» **What you are asked to do**
Below are entries; copy exactly, and only, the lines from the one containing "Реєстрація триває" through their final line, leaving out pictures.

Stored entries
"""

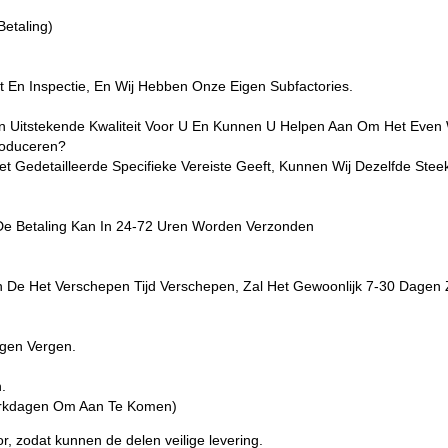
Betaling)
 En Inspectie, En Wij Hebben Onze Eigen Subfactories.
n Uitstekende Kwaliteit Voor U En Kunnen U Helpen Aan Om Het Even We
roduceren?
 Gedetailleerde Specifieke Vereiste Geeft, Kunnen Wij Dezelfde Ste
De Betaling Kan In 24-72 Uren Worden Verzonden
 De Het Verschepen Tijd Verschepen, Zal Het Gewoonlijk 7-30 Dagen Zi
agen Vergen.
.
Werkdagen Om Aan Te Komen)
r, zodat kunnen de delen veilige levering.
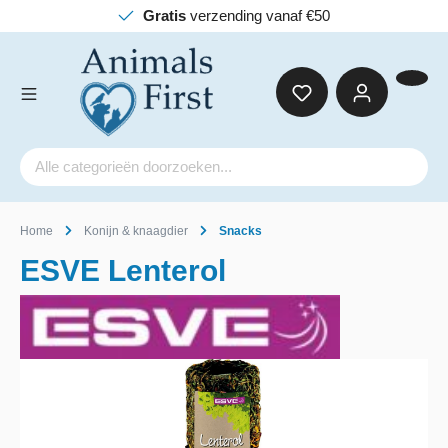
Gratis
verzending vanaf €50
Home
Konijn & knaagdier
Snacks
ESVE Lenterol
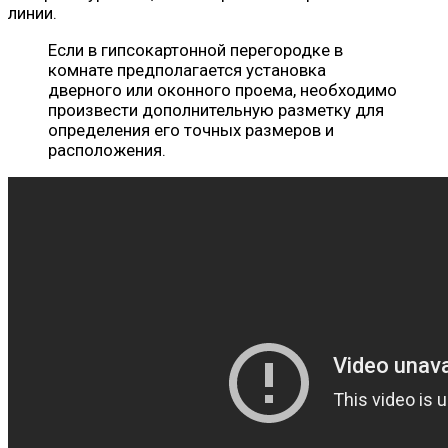
линии.
Если в гипсокартонной перегородке в
комнате предполагается установка
дверного или оконного проема, необходимо
произвести дополнительную разметку для
определения его точных размеров и
расположения.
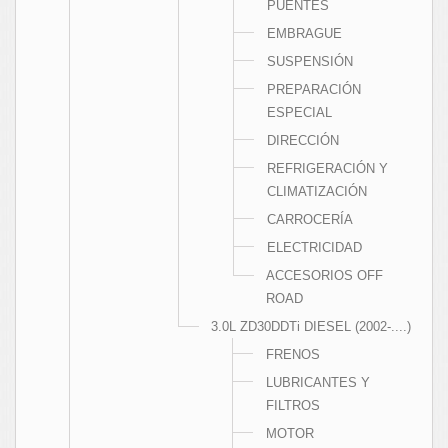
PUENTES
EMBRAGUE
SUSPENSIÓN
PREPARACIÓN
ESPECIAL
DIRECCIÓN
REFRIGERACIÓN Y
CLIMATIZACIÓN
CARROCERÍA
ELECTRICIDAD
ACCESORIOS OFF
ROAD
3.0L ZD30DDTi DIESEL (2002-....)
FRENOS
LUBRICANTES Y
FILTROS
MOTOR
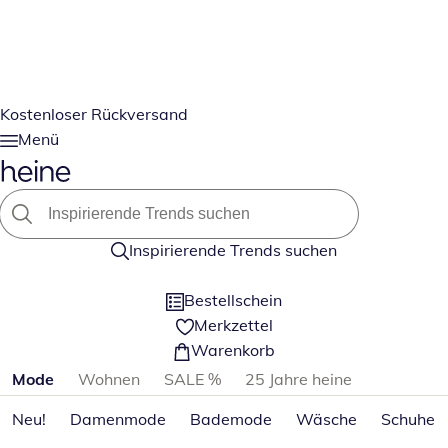
Kostenloser Rückversand
Menü
Inspirierende Trends suchen
Bestellschein
Merkzettel
Warenkorb
Produktkategorien überspringen
Mode
Wohnen
SALE %
25 Jahre heine
Neu!
Damenmode
Bademode
Wäsche
Schuhe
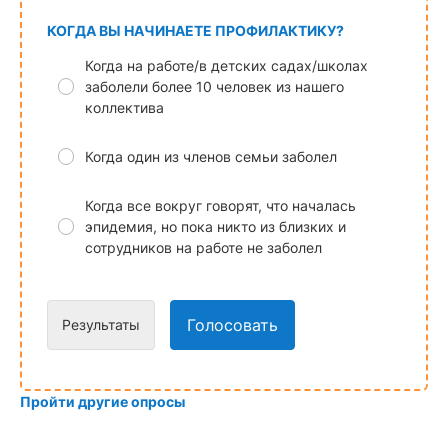
КОГДА ВЫ НАЧИНАЕТЕ ПРОФИЛАКТИКУ?
Когда на работе/в детских садах/школах
заболели более 10 человек из нашего
коллектива
Когда один из членов семьи заболел
Когда все вокруг говорят, что началась
эпидемия, но пока никто из близких и
сотрудников на работе не заболел
Голосовать
Результаты
Пройти другие опросы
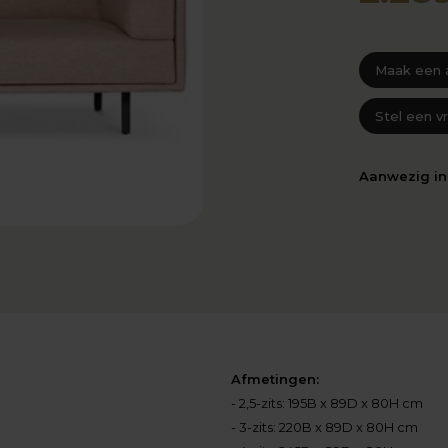
Maak een 
Stel een v
Aanwezig i
Afmetingen:
- 2,5-zits: 195B x 89D x 80H cm
- 3-zits: 220B x 89D x 80H cm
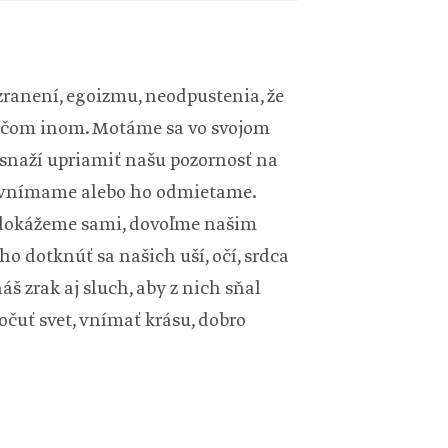
zranení, egoizmu, neodpustenia, že
ničom inom. Motáme sa vo svojom
o snaží upriamiť našu pozornosť na
 nevnímame alebo ho odmietame.
nedokážeme sami, dovoľme našim
ho dotknúť sa našich uší, očí, srdca
áš zrak aj sluch, aby z nich sňal
očuť svet, vnímať krásu, dobro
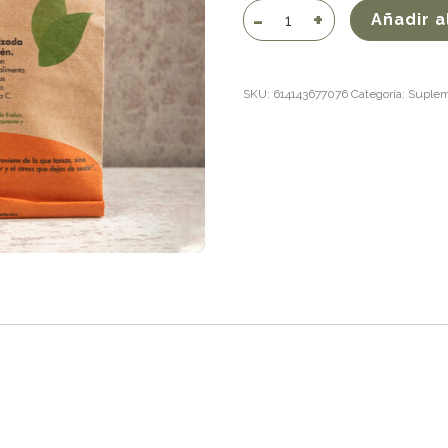
Vitamina
Añadir a
C
cantidad
SKU:
614143677076
Categoría:
Suplem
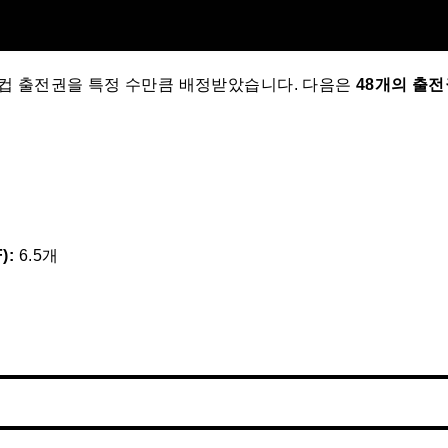
 월드컵 출전권을 특정 수만큼 배정받았습니다. 다음은
48개의 출
):
6.5개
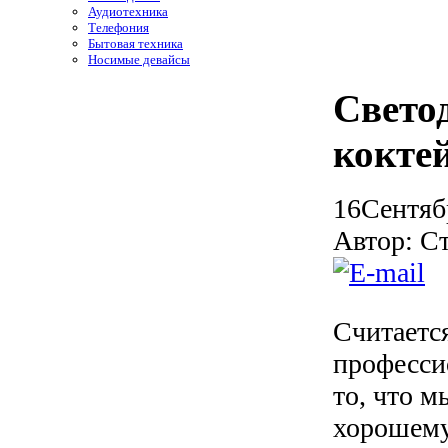
Аудиотехника
Телефония
Бытовая техника
Носимые девайсы
Свето
кокте
16
Сентяб
Автор: С
Считается
професси
то, что м
хорошему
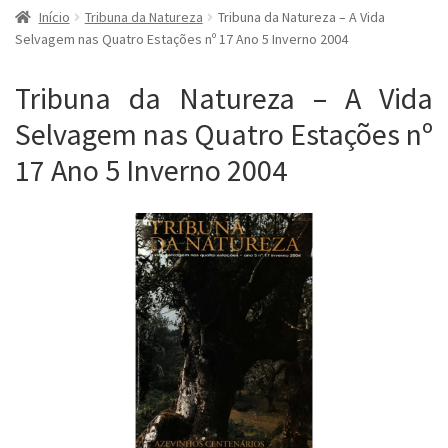
Início
Tribuna da Natureza
Tribuna da Natureza – A Vida
Selvagem nas Quatro Estações nº 17 Ano 5 Inverno 2004
Tribuna da Natureza – A Vida
Selvagem nas Quatro Estações nº
17 Ano 5 Inverno 2004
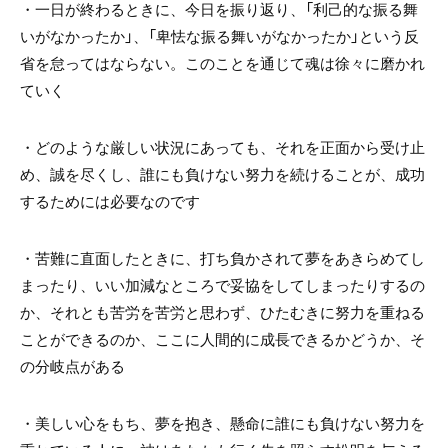
・一日が終わるときに、今日を振り返り、「利己的な振る舞
いがなかったか」、「卑怯な振る舞いがなかったか」という反
省を怠ってはならない。このことを通じて魂は徐々に磨かれ
ていく
・どのような厳しい状況にあっても、それを正面から受け止
め、誠を尽くし、誰にも負けない努力を続けることが、成功
するためには必要なのです
・苦難に直面したときに、打ち負かされて夢をあきらめてし
まったり、いい加減なところで妥協をしてしまったりするの
か、それとも苦労を苦労と思わず、ひたむきに努力を重ねる
ことができるのか、ここに人間的に成長できるかどうか、そ
の分岐点がある
・美しい心をもち、夢を抱き、懸命に誰にも負けない努力を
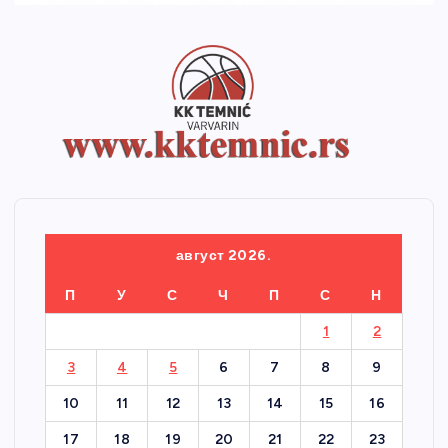
август 2026.
П
У
С
Ч
П
С
Н
1
2
3
4
5
6
7
8
9
10
11
12
13
14
15
16
17
18
19
20
21
22
23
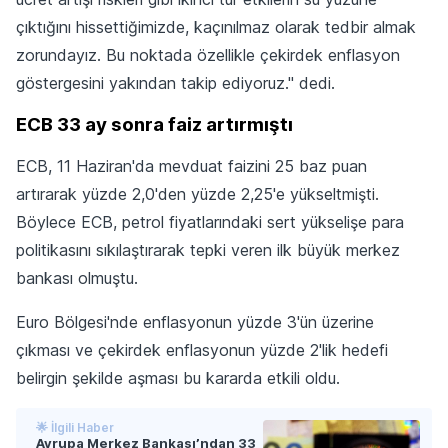
çıktığını hissettiğimizde, kaçınılmaz olarak tedbir almak
zorundayız. Bu noktada özellikle çekirdek enflasyon
göstergesini yakından takip ediyoruz." dedi.
ECB 33 ay sonra faiz artırmıştı
ECB, 11 Haziran'da mevduat faizini 25 baz puan
artırarak yüzde 2,0'den yüzde 2,25'e yükseltmişti.
Böylece ECB, petrol fiyatlarındaki sert yükselişe para
politikasını sıkılaştırarak tepki veren ilk büyük merkez
bankası olmuştu.
Euro Bölgesi'nde enflasyonun yüzde 3'ün üzerine
çıkması ve çekirdek enflasyonun yüzde 2'lik hedefi
belirgin şekilde aşması bu kararda etkili oldu.
🌟 İlgili Haber
Avrupa Merkez Bankası’ndan 33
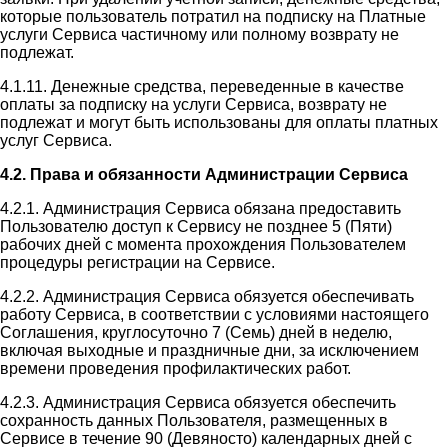
которые пользователь потратил на подписку на Платные
услуги Сервиса частичному или полному возврату не
подлежат.
4.1.11. Денежные средства, переведенные в качестве
оплаты за подписку на услуги Сервиса, возврату не
подлежат и могут быть использованы для оплаты платных
услуг Сервиса.
4.2. Права и обязанности Администрации Сервиса
4.2.1. Администрация Сервиса обязана предоставить
Пользователю доступ к Сервису не позднее 5 (Пяти)
рабочих дней с момента прохождения Пользователем
процедуры регистрации на Сервисе.
4.2.2. Администрация Сервиса обязуется обеспечивать
работу Сервиса, в соответствии с условиями настоящего
Соглашения, круглосуточно 7 (Семь) дней в неделю,
включая выходные и праздничные дни, за исключением
времени проведения профилактических работ.
4.2.3. Администрация Сервиса обязуется обеспечить
сохранность данных Пользователя, размещенных в
Сервисе в течение 90 (Девяносто) календарных дней с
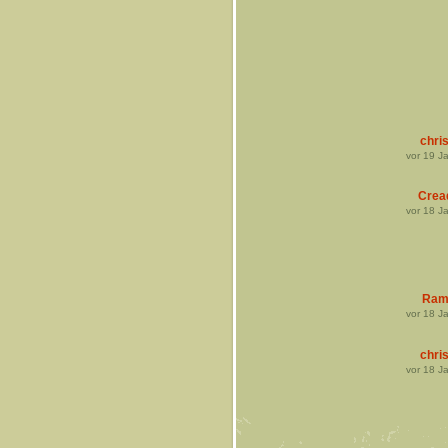
chris
vor
19
Ja
Crea
vor
18
Ja
Ram
vor
18
Ja
chris
vor
18
Ja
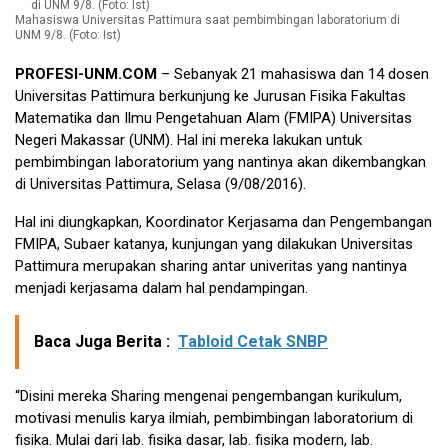
Mahasiswa Universitas Pattimura saat pembimbingan laboratorium di
UNM 9/8. (Foto: Ist)
PROFESI-UNM.COM
– Sebanyak 21 mahasiswa dan 14 dosen
Universitas Pattimura berkunjung ke Jurusan Fisika Fakultas
Matematika dan Ilmu Pengetahuan Alam (FMIPA) Universitas
Negeri Makassar (UNM). Hal ini mereka lakukan untuk
pembimbingan laboratorium yang nantinya akan dikembangkan
di Universitas Pattimura, Selasa (9/08/2016).
Hal ini diungkapkan, Koordinator Kerjasama dan Pengembangan
FMIPA, Subaer katanya, kunjungan yang dilakukan Universitas
Pattimura merupakan sharing antar univeritas yang nantinya
menjadi kerjasama dalam hal pendampingan.
Baca Juga Berita :
Tabloid Cetak SNBP
“Disini mereka Sharing mengenai pengembangan kurikulum,
motivasi menulis karya ilmiah, pembimbingan laboratorium di
fisika. Mulai dari lab. fisika dasar, lab. fisika modern, lab.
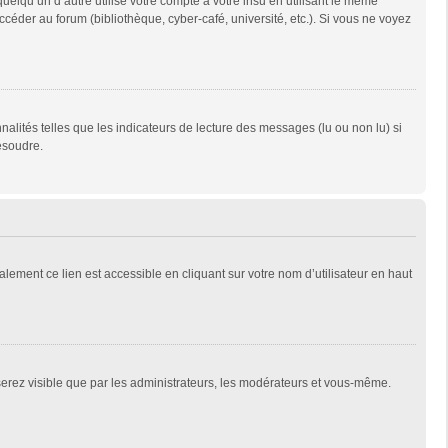
qu’un d’autre utilise votre compte à votre insu en utilisant le même
céder au forum (bibliothèque, cyber-café, université, etc.). Si vous ne voyez
alités telles que les indicateurs de lecture des messages (lu ou non lu) si
ésoudre.
lement ce lien est accessible en cliquant sur votre nom d’utilisateur en haut
 serez visible que par les administrateurs, les modérateurs et vous-même.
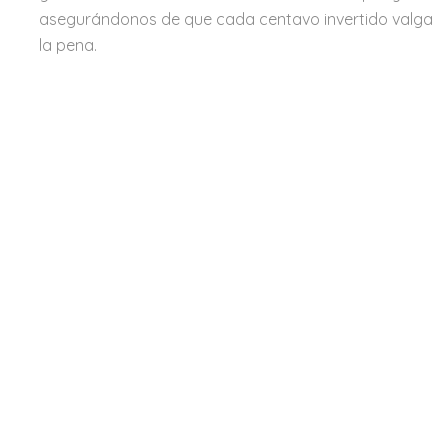
asegurándonos de que cada centavo invertido valga
la pena.
Nuestra misi
especializad
Nuestro Propósito
Nuestra visi
enfocados en
Ayuda
Envíos y en
Guayaquil - Ecuador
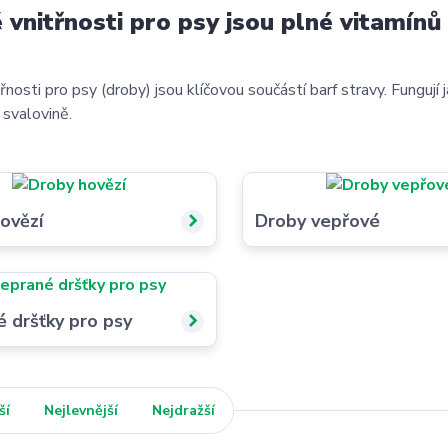
 vnitřnosti pro psy jsou plné vitamín
řnosti pro psy (droby) jsou klíčovou součástí barf stravy. Fungují j
 svalovině.
ovězí
Droby vepřové
 dršťky pro psy
ší
Nejlevnější
Nejdražší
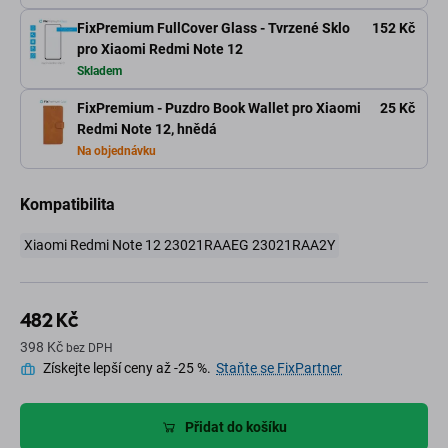
FixPremium FullCover Glass - Tvrzené Sklo
152 Kč
pro Xiaomi Redmi Note 12
Skladem
FixPremium - Puzdro Book Wallet pro Xiaomi
25 Kč
Redmi Note 12, hnědá
Na objednávku
Kompatibilita
Xiaomi Redmi Note 12 23021RAAEG 23021RAA2Y
482 Kč
398 Kč
bez DPH
Získejte lepší ceny až -25 %.
Staňte se FixPartner
Přidat do košíku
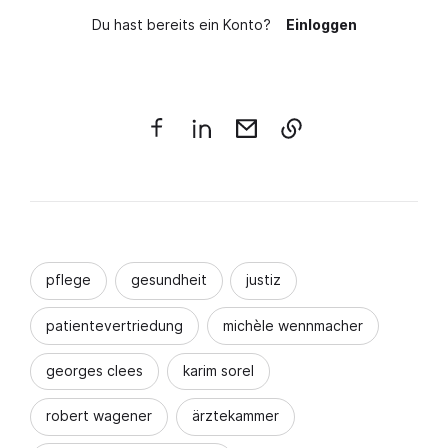
Du hast bereits ein Konto?
Einloggen
pflege
gesundheit
justiz
patientevertriedung
michèle wennmacher
georges clees
karim sorel
robert wagener
ärztekammer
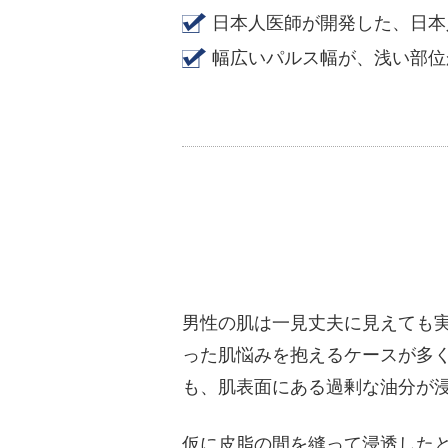
日本人医師が開発した、日本
幅広いパルス幅が、浅い部位
男性の肌は一見丈夫に見えても
った肌悩みを抱えるケースが多
も、肌表面にある過剰な油分が
仮に皮脂の間を縫って浸透した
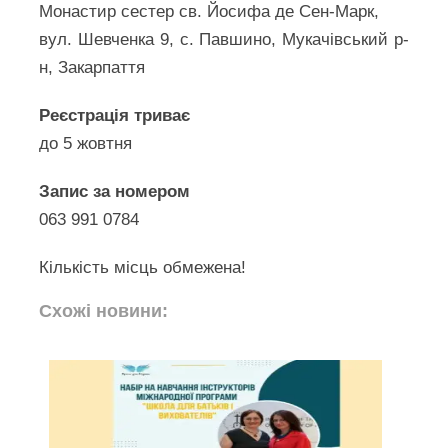
Монастир сестер св. Йосифа де Сен-Марк,
вул. Шевченка 9, с. Павшино, Мукачівський р-
н, Закарпаття
Реєстрація триває
до 5 жовтня
Запис за номером
063 991 0784
Кількість місць обмежена!
Схожі новини:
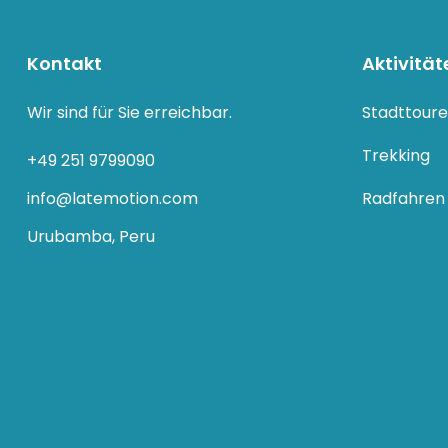
Kontakt
Aktivität
Wir sind für Sie erreichbar.
Stadttour
Trekking
+49 251 9799090
info@latemotion.com
Radfahren
Urubamba, Peru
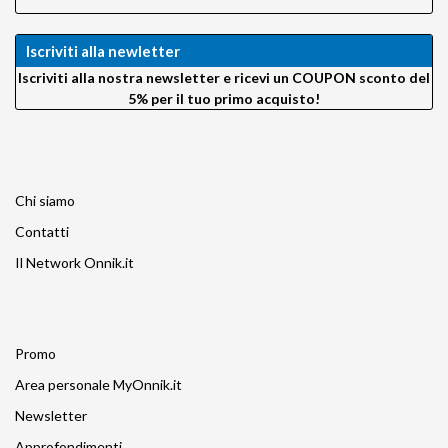
Iscriviti alla newletter
Iscriviti alla nostra newsletter e ricevi un COUPON sconto del
5% per il tuo primo acquisto!
Chi siamo
Contatti
Il Network Onnik.it
Promo
Area personale MyOnnik.it
Newsletter
Approfondimenti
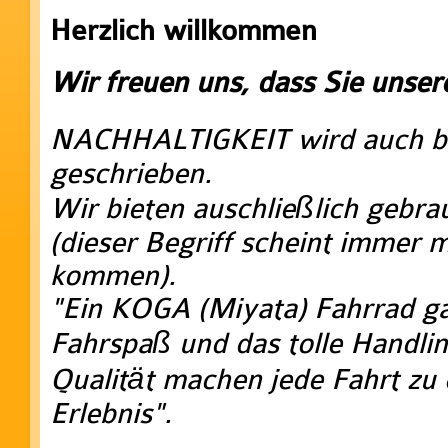
Herzlich willkommen
Wir freuen uns, dass Sie unse
NACHHALTIGKEIT wird auch b
geschrieben.
Wir bieten auschließlich gebra
(dieser Begriff scheint immer 
kommen).
"Ein KOGA (Miyata) Fahrrad ga
Fahrspaß und das tolle Handlin
Qualität machen jede Fahrt zu
Erlebnis".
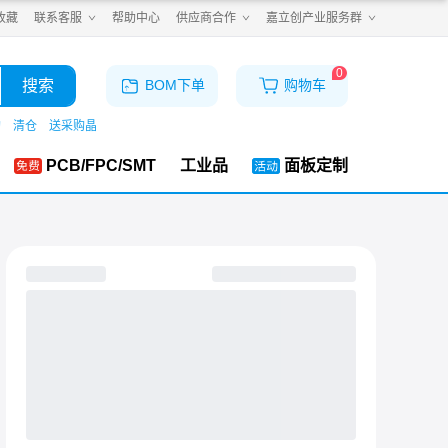
收藏
联系客服
帮助中心
供应商合作
嘉立创产业服务群
0
搜索
BOM下单
购物车
购
清仓
送采购晶
PCB/FPC/SMT
工业品
面板定制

"""

» **Answer box**
Реєстрація триває
до 5 жовтня
Запис за номером
063 991 0784
Кількість місць обмежена!
Схожі новини:
Kontakt
Aktivität
Wir sind für Sie erreichbar.
Stadttour
Trekking
+49 251 9799090
info@latemotion.com
Radfahren
Urubamba, Peru
Iscriviti alla newletter
Iscriviti alla nostra newsletter e ricevi un COUPON sconto del
5% per il tuo primo acquisto!
Chi siamo
Contatti
Il Network Onnik.it
Promo
Area personale MyOnnik.it
Newsletter
Approfondimenti
Herzlich willkommen
Wir freuen uns, dass Sie unse
NACHHALTIGKEIT wird auch b
geschrieben.
Wir bieten auschließlich gebra
(dieser Begriff scheint immer 
kommen).
"Ein KOGA (Miyata) Fahrrad ga
Fahrspaß und das tolle Handlin
Qualität machen jede Fahrt zu
Erlebnis".
收藏
联系客服
帮助中心
供应商合作
嘉立创产业服务群
0
搜索
BOM下单
购物车
购
清仓
送采购晶
PCB/FPC/SMT
工业品
面板定制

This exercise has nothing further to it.